Work request: In the FAISS page, what chunk size is passed to the CharacterTextSplitter?

Study text:
+===+
# FAISS
- Facebook AI Similarity Search (FAISS) is a library for efficient similarity search and clustering of dense vectors.
- It contains algorithms that search in sets of vectors of any size, up to ones that possibly do not fit in RAM.
- It also contains supporting code for evaluation and parameter tuning.

In [2]:
from langchain_community.document_loaders import TextLoader
from langchain_community.vectorstores import FAISS
from langchain_community.embeddings import OllamaEmbeddings
from langchain_text_splitters import CharacterTextSplitter

loader= TextLoader("speech.txt")
documents = loader.load()
text_splitter = CharacterTextSplitter(chunk_size=1000, chunk_overlap=0)
docs = text_splitter.split_documents(documents)

In [3]:
docs

[Document(metadata={'source': 'speech.txt'}, page_content='A text file (sometimes spelled textfile; \nan old alternative name is flat file) is a kind of computer file \nthat is structured as a sequence of lines of electronic text. \nA text file exists stored as data within a computer file system.\n\nIn operating systems such as CP/M, where the operating system does \nnot keep track of the file size in bytes, the end of a text file is \ndenoted by placing one or more special characters, \nknown as an end-of-file (EOF) marker, as padding after the last \nline in a text file. In modern operating systems such as DOS, \nMicrosoft Windows and Unix-like systems, \ntext files do not contain any special EOF character, \nbecause file systems on those operating systems \nkeep track of the file size in bytes.'),
 Document(metadata={'source': 'speech.txt'}, page_content='Some operating systems, such as Multics, Unix-like systems, \nCP/M, DOS, the classic Mac OS, and Windows, \nstore text files as a

In [5]:
embeddings = OllamaEmbeddings(model="llama3.2")
db = FAISS.from_documents(docs, embeddings)
+===+
Available data:
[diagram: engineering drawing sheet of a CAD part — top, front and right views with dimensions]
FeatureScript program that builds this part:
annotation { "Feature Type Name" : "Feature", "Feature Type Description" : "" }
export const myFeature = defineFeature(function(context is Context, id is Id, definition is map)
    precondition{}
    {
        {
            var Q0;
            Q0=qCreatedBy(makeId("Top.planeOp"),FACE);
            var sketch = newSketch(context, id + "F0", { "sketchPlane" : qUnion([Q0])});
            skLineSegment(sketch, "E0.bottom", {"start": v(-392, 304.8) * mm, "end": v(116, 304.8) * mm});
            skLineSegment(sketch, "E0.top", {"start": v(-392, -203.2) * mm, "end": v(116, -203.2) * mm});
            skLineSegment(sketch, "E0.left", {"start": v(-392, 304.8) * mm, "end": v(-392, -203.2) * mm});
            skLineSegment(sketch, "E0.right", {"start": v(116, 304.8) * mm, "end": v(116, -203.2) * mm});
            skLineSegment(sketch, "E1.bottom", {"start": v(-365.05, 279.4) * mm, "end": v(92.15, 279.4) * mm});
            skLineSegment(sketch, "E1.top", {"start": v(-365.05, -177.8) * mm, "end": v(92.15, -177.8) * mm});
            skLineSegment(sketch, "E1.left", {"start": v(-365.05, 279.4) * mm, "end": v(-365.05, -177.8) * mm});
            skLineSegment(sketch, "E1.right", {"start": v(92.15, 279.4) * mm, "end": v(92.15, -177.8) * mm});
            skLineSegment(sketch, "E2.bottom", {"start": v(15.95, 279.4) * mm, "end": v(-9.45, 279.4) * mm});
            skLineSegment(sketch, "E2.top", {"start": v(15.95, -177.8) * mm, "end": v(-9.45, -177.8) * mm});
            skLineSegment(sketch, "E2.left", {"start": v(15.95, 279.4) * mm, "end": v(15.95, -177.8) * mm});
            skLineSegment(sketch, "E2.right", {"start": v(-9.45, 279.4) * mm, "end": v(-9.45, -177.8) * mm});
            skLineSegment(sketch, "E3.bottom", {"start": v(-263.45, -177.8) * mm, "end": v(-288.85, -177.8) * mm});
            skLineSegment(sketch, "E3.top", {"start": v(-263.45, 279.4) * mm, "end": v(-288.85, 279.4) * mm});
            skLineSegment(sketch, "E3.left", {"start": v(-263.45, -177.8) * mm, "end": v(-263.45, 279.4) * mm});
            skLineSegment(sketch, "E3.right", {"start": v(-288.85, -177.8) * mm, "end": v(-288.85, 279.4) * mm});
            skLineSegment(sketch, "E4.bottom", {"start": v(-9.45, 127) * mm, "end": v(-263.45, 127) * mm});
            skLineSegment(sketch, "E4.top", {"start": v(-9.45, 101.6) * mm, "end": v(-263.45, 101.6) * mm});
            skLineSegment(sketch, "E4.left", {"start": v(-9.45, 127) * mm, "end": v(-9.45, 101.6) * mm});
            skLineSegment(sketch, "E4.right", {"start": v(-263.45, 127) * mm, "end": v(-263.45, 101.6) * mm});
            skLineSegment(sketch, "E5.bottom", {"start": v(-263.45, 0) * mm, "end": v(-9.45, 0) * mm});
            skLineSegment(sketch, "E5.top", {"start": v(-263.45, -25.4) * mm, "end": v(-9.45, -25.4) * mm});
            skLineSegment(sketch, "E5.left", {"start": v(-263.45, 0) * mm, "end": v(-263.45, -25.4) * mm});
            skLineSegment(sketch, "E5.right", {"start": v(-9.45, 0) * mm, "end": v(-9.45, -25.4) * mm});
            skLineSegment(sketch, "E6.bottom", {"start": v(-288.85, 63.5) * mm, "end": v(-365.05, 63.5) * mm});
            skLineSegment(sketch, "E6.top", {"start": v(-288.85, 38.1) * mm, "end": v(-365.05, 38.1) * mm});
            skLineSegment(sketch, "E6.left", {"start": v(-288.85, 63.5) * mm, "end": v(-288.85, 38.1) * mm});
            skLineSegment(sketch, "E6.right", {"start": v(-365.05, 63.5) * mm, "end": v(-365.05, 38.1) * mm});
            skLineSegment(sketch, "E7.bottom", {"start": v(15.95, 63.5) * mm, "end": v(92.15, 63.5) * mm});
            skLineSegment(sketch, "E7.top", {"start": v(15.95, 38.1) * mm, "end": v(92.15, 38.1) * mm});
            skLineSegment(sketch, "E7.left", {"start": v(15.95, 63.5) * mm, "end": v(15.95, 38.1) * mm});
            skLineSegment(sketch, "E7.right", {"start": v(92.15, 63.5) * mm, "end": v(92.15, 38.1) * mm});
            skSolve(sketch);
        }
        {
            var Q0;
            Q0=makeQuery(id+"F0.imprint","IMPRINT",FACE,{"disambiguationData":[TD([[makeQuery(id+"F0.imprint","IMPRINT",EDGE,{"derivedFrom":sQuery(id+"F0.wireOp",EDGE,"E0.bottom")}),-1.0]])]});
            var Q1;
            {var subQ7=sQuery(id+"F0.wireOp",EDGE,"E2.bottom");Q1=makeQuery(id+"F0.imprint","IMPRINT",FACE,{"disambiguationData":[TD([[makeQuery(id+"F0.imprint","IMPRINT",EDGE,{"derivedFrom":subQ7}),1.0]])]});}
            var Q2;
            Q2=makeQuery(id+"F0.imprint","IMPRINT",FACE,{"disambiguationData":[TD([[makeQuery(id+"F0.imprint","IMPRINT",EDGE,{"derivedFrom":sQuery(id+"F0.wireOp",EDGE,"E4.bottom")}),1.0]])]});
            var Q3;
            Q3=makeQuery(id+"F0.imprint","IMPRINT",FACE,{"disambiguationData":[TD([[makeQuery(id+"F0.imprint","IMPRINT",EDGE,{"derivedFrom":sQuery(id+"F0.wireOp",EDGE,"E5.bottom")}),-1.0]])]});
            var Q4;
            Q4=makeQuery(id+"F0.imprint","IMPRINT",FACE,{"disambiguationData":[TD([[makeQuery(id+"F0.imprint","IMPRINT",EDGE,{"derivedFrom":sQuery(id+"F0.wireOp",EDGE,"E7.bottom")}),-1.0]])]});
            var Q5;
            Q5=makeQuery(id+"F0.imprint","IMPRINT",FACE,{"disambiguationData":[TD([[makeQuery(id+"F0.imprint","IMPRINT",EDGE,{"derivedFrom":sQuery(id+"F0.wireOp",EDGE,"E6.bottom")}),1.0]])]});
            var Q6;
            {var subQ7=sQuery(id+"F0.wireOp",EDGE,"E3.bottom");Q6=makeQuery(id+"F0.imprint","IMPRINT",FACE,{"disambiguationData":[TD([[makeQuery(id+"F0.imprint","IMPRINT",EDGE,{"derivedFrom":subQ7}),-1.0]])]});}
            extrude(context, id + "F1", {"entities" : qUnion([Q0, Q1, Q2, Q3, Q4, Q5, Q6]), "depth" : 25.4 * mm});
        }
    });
+===+
Exercise answer: 1000